Monday, September 17, 2007

unsolicited movie & music review

So, I went to see “Once” at the Little Theater tonight and drove straight out to buy the soundtrack, and now I’m trying to decide if I would love these songs as much if I hadn’t seen the movie, or if I would like the movie as much if the songs weren’t so great. I still can’t make up my mind, but I’ve listened to the CD three times now and even played parts of it for a friend, so I’m guessing that the answer to the first question, at least, is…wait, what was the first question again?

“Once”, in case you don’t know, is a story about two people at roughly the same reckoning point in far-from-perfect relationships, though they come to that moment from very different places. Both are musicians, and while their artistic collaboration sprouts wings and soars almost instantaneously, their personal relationship has a harder time getting off the ground. A sort of clumsy romance defers a storybook ending and leaves the viewer hoping for the best for both of the engaging main characters.

The film was written and directed by John Carney, former The Frames bassist, and stars Glen Hansard, the band’s lead singer, opposite Czech pianist Marketa Irglova. These two had collaborated on 2005’s “Swell Sessions” and “Once” features several revisited tracks they recorded in Prague at that time. I knew Glen Hansard seemed familiar, and after a while, to my delight it hit me he was the same ingenuous redheaded boy I remembered from “The Commitments” (a 1990 favorite of mine based on a novel by Roddy Doyle), all grown up now but just as cuddly.

The movie was a little underproduced for my tastes; I found the low lighting distracting at times, though there are some lovely continuous camera shots down Dublin streets and along country highways. I felt impatient with a couple scenes that seemed to last just slightly longer than necessary. Varying sound levels were used as a near-seamless narrative device, knitting spontaneous live songs into the storyline. It all seemed so up-close and personal that it felt almost like an invasion of the musicians’ privacy to bear witness to some of these performances. The palpable vulnerability of the characters heightened this effect and almost launched the whole thing too far into the realm of the uncomfortable. I might have -- I’m not saying I did, just that I might have -- laughed at one scene where a sad guitarist pours his heart out over his guitar, sitting on his bed in his room under his Leonard Cohen poster, reflecting that Glen Hansard may well have spent his adolescence this way. The music was too good, though, and pulled me back just in time.

I couldn’t decide if some of the relationships and themes in the movie deserved greater development, or if I liked the spareness of the storyline, which consistently insinuated and suggested rather than drove home. In some ways, it seemed that the story was more of a scaffold for the songs than anything else, giving the film a revue-like quality. Still, the acting and writing were genuine enough to be engaging in their own right, and the musician-actors are certainly talented enough to pull it off. It never feels hackneyed or clunky the way traditional musicals can. Anyone who makes music or really really loves it will identify with the scene in which the protagonists first sing and play together, and the way they reveal themselves to one another more effectively through their music than through their conversations.
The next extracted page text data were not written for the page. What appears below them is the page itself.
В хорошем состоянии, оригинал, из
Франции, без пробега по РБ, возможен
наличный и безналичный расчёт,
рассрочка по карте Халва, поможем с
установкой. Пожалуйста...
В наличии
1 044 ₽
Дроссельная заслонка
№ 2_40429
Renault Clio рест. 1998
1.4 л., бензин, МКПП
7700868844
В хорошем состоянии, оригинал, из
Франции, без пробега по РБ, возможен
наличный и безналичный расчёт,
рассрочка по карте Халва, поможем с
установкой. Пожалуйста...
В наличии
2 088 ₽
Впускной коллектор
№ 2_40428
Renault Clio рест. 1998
Which brings us to the music. I’ve not spent much time listening to The Frames but I suspect I will now have no choice. I like the frank, Cat-Stevensy quality of Hansard’s voice. His lyrics just ache, but at times he leaves them behind altogether to cry more melodically than any human being I’ve ever heard. The harmonies on the songs he shares with Marketa Irglova are absolutely enchanting. The songs seem at once deeply personal and anchored to the film, which again makes me wonder if I’d appreciate them the same had I not seen it, but there’s no denying they’re beguiling in their own right. Something is definitely laid bare there, and wants and deserves to be heard.

So, in short, go see “Once” and listen to the soundtrack. Or listen to the “Once” soundtrack and go see the movie. And if you remember, call me up and tell me if one of the set musicians in “Once” is Joey “the Lips” Fagan from “The Commitments”.